Date: Apr 22, 2013 7:27 AM
Subject: Re: Matheology §252

On 21 Apr., 21:32, netzweltler <> wrote:
> On 21 Apr., 18:06, WM <> wrote:

> > On 21 Apr., 16:56, netzweltler <> wrote:
> > > If non-measurable distances don't exist, don't we face another
> > > problem? Let's say, d is the smallest distance that can be measured.
> > > Distances below d don't exist. So, d/2 is a non-existing distance. Is
> > > it still valid, that d/2 + d/2 = d then? I mean, how can distance d
> > > exist, if it is composed of two non-existing distances d/2?-

> > The old problem of Aristotle: How can a resting body come to move?
> > There must be a point of time where rest and movement are
> > simultaneously realized. But that is impossible.

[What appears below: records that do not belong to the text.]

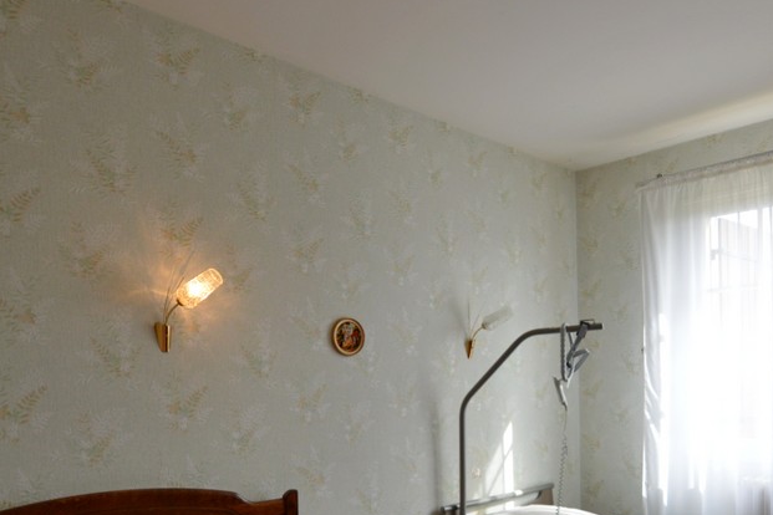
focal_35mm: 29
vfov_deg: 42.9
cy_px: 411
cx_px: 498
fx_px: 623
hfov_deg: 62.5
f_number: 5
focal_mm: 10
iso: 400
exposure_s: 1/100
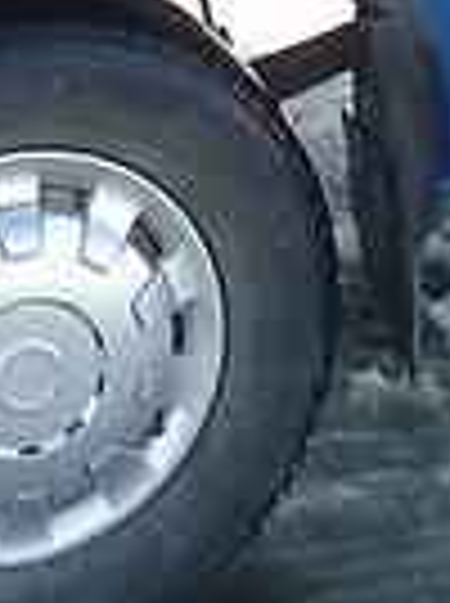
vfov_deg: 12.5
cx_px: 202
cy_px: -598
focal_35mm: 139
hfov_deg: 10.6
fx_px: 2417
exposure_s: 1/161
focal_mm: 3.3
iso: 50
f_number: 2.2
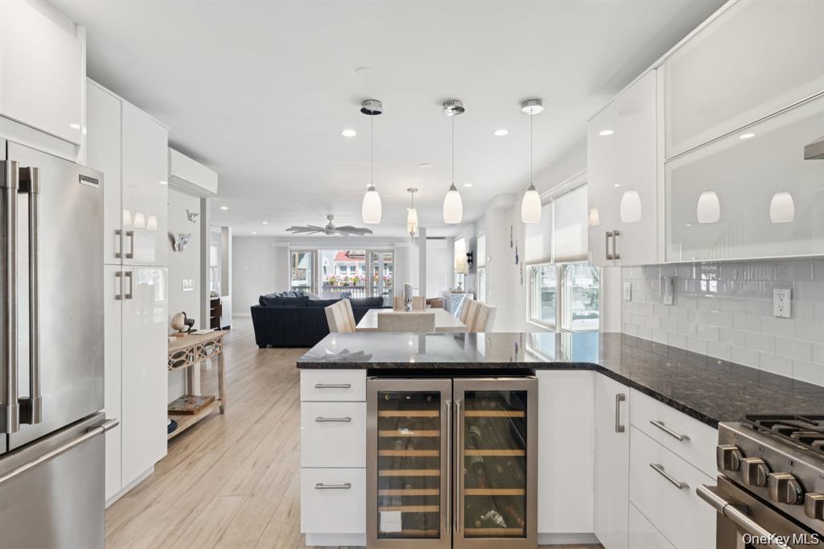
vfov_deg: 67.3
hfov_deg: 90.0
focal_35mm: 18
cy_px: 274
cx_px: 412
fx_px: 412
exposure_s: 1/6
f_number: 9
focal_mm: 18
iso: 125
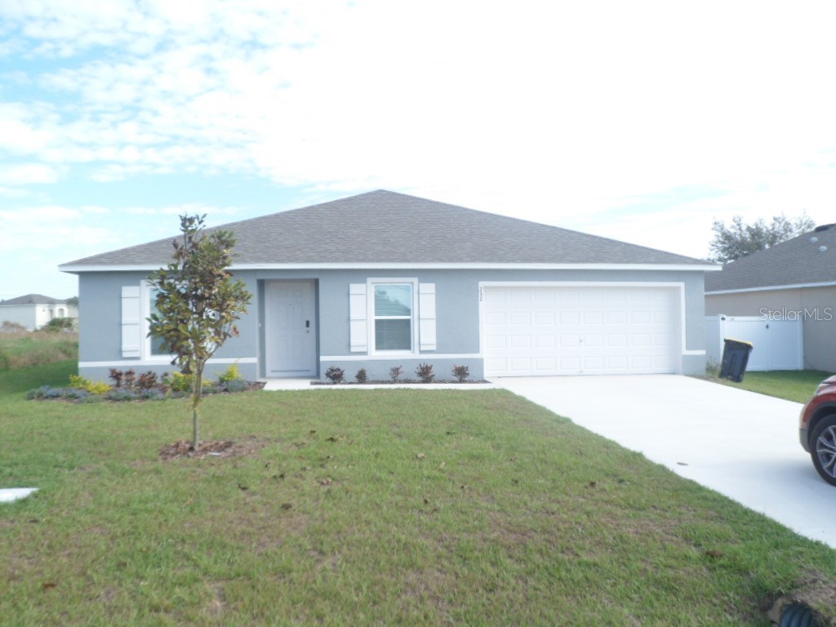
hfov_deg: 65.3
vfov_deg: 51.4
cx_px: 418
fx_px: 652
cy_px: 314
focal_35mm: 27
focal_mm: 4.9
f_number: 3.3
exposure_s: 1/350
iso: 80
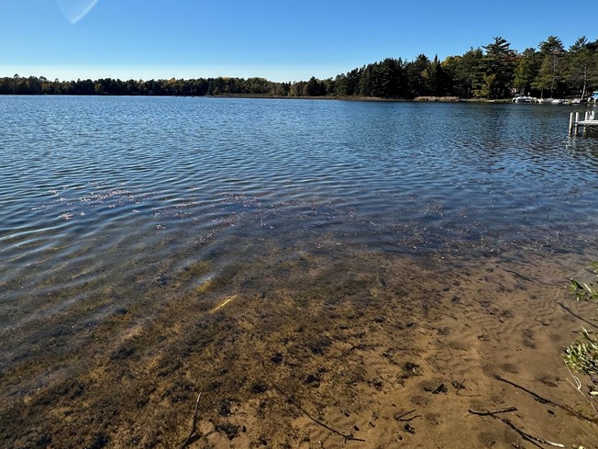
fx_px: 380
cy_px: 127
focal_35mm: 22
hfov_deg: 74.4
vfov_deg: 58.7
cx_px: 206
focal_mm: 2.22
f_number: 2.2
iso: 50
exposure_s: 1/2882
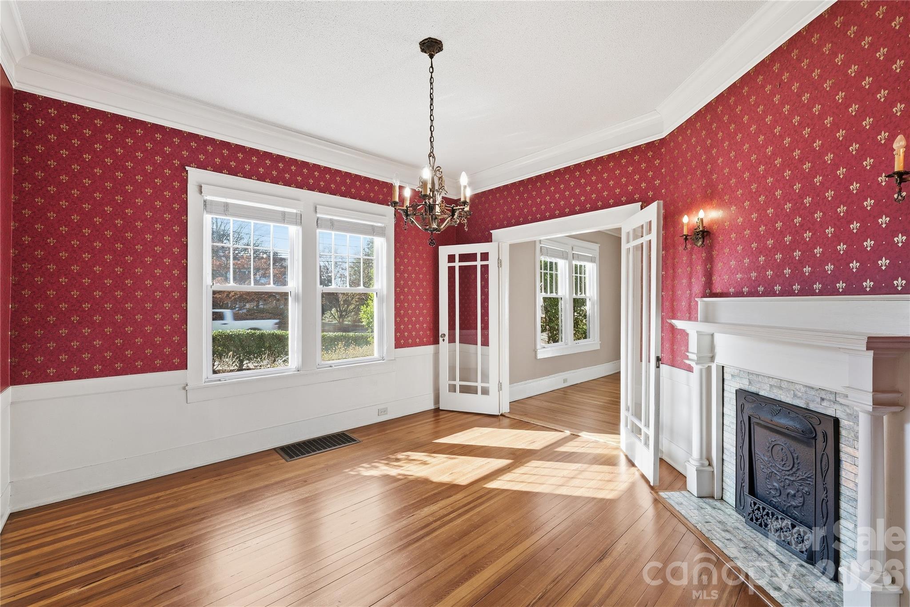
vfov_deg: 81.2
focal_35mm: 14
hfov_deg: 104.3
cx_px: 455
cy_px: 304
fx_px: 354
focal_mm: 14
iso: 250
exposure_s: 1/60
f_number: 9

> > Concerning mathematics, there is d/2 even for d = 10^-1000000 fm.
> > Thats facilitated by invention of the system of fractions. But you had
> > asked for real atoms.

> Yes. I am still asking for _real_ distances.
> If there is a d/2 for any d, how can we say, that the number of
> positions of an atom is finite?

In reality there is not a d/2 for every d. The shortest possible wave
cannot be shortened and cannot be used to find a shorter d than its
wavelength or a finite fraction of it. Further, if the shortest
possible wave is created, there are no atoms marking a distance any
longer and no men to measure it, because all energy has been used to
create the wave.

Regards, WM